BRANO SCELTO –

----

Le conseguenze della tratta degli schiavi

Le prime navi portoghesi iniziarono a visitare regolarmente il paese intorno al 1460. L’estuario di Freetown era considerato uno dei pochi porti ‘buoni’ della costa occidentale dell’Africa: vennero così costruiti imponenti scali commerciali lungo la costa e gli europei cominciarono a comprare una merce che nei secoli successivi sarebbe rimasta la più preziosa di tutti: gli schiavi. La tratta degli schiavi non fu, come molti pensano, un invenzione degli europei: esisteva già e rimarrà un’attività importante in Sierra Leone fino alla metà del 19° secolo.

La Sierra Leone esportava moltissimi schiavi. Bunce Island è un’isola che si trova a circa 32 chilometri da Freetown. Sebbene sia molto piccola, grazie alla sua posizione strategica al limite della navigazione per le navi oceaniche, è una base ideale per la tratta degli schiavi. Decine di migliaia di africani furono esportati da Bunce Island verso le colonie nordamericane della Carlona del Sud e della Georgia e sono gli antenati di molti afroamericani degli Stati Uniti.

Mappa di Bunce Island

Fonte: www.yale.eduhitchcock.itc.virginia.edu

Bunce Island è il simbolo di un periodo in cui la Sierra Leone si trasformò in una gigantesca riserva per la caccia all’uomo. Sono stati fatti studi interessanti per capire l’impatto della schiavitù sui paesi africani. L’economista Nathan Nunn, dall’università statunitense di Harvard, sostiene che i territori da cui un tempo proveniva la maggioranza degli schiavi sono ancora oggi i più poveri e violenti. Eppure la tratta degli schiavi è stata abolita ormai più di duecento anni fa, com’è possibile?

Nel 17° secolo all’imperialismo portoghese si sostituì quello britannico. Gli inglesi presero il controllo del paese, fondando nel 1787 la Colonia della Corona Britannica della Sierra Leone, con Freetown come capitale. Il nome ‘Freetown’ (città libera) è ben augurante e voleva essere l’incarnazione della speranza nel futuro di chi era potuto tornare in patria come uomo libero. La capitale sierraleonese venne infatti fondata come un insediamento per gli schiavi che si erano schierati con gli inglesi durante la guerra rivoluzionaria americana. Diventò quindi la destinazione degli schiavi liberati fino al 1885. Anche se originariamente gli schiavi provenivano da tutte le aree dell’Africa, la maggior parte decise di rimanere in Sierra Leone. I discendenti degli schiavi liberati sono quelli che oggi vengono definiti creoli.

La maledizione delle materie prime

Nell’ottocento gli europei costruirono gli imperi coloniali in Africa. Le stive delle navi commerciali non si riempivano più di giovani schiavi, ma di cacao, avorio, caucciù e olio di palma. I commercianti europei dividevano i profitti con un élite africana che era responsabile del controllo del territorio africano. In Sierra Leone, gli inglesi si espansero nell’entroterra promuovendo il commercio e stipulando trattati con capi indigeni. Quando il comportamento dei capi africani non era conforme ai dettami inglesi, intervenivano l’esercito e la marina. Le stesse forze di polizia della Sierra Leone furono fondate nel 1829 dai britannici con l’obiettivo di proteggere gli interessi coloniali. In un certo senso era cambiata la materia prima del commercio ma le dinamiche erano rimaste immutate: questo modello ha caratterizzato il paese anche dopo la fine del dominio coloniale, e persino dopo la conquista dell’indipendenza nel 1961.

----

COMPITO – Trascrivi senza modifiche la parte del brano sulla tratta degli schiavi in Sierra Leone che comincia con "Mappa di Bunce" e prosegue fino a "fa, com’è possibile?".

[Dati di tracciamento dei punti]
----

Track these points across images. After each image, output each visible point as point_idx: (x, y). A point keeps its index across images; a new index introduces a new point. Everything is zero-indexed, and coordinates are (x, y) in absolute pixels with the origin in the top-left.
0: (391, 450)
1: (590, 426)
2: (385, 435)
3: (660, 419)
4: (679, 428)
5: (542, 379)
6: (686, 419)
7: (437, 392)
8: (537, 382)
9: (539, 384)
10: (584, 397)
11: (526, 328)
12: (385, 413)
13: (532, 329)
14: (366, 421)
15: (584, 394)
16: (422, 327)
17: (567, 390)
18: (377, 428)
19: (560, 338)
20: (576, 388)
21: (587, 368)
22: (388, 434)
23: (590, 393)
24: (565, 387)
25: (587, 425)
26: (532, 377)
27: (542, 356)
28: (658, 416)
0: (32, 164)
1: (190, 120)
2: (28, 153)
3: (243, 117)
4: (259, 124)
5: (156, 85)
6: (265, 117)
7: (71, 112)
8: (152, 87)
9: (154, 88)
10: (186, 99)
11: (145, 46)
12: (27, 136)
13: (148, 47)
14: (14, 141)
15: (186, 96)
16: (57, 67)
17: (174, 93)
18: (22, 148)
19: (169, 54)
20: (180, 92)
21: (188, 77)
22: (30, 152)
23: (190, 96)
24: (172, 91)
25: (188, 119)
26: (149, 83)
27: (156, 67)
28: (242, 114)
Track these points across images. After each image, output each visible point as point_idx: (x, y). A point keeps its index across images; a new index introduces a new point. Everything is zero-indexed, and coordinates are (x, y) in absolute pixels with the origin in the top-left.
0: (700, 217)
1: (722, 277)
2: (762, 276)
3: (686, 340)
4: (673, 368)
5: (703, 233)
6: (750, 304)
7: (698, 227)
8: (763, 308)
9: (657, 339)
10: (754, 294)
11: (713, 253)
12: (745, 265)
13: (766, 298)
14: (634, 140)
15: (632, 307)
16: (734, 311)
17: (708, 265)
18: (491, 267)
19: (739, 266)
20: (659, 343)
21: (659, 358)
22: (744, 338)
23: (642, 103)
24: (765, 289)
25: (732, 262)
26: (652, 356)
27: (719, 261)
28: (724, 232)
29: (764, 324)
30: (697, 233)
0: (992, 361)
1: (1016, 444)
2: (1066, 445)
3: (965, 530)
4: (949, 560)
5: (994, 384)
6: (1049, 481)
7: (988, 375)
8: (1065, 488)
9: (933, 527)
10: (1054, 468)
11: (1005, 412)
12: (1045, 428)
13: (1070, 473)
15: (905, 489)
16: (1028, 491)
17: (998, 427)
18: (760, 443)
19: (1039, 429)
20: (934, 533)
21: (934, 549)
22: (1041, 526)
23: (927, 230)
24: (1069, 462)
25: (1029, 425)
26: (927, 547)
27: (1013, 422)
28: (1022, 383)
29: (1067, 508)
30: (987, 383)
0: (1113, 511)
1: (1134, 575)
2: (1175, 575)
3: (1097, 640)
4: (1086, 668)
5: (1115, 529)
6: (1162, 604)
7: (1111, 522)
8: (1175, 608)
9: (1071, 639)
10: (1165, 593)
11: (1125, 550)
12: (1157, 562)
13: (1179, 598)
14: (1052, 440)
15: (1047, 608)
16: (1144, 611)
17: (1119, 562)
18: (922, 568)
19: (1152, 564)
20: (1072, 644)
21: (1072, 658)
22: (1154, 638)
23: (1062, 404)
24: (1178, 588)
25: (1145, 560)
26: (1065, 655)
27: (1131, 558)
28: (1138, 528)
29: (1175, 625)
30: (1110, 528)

----

RISPOSTA AL COMPITO –
Mappa di Bunce Island

Fonte: www.yale.eduhitchcock.itc.virginia.edu

Bunce Island è il simbolo di un periodo in cui la Sierra Leone si trasformò in una gigantesca riserva per la caccia all’uomo. Sono stati fatti studi interessanti per capire l’impatto della schiavitù sui paesi africani. L’economista Nathan Nunn, dall’università statunitense di Harvard, sostiene che i territori da cui un tempo proveniva la maggioranza degli schiavi sono ancora oggi i più poveri e violenti. Eppure la tratta degli schiavi è stata abolita ormai più di duecento anni fa, com’è possibile?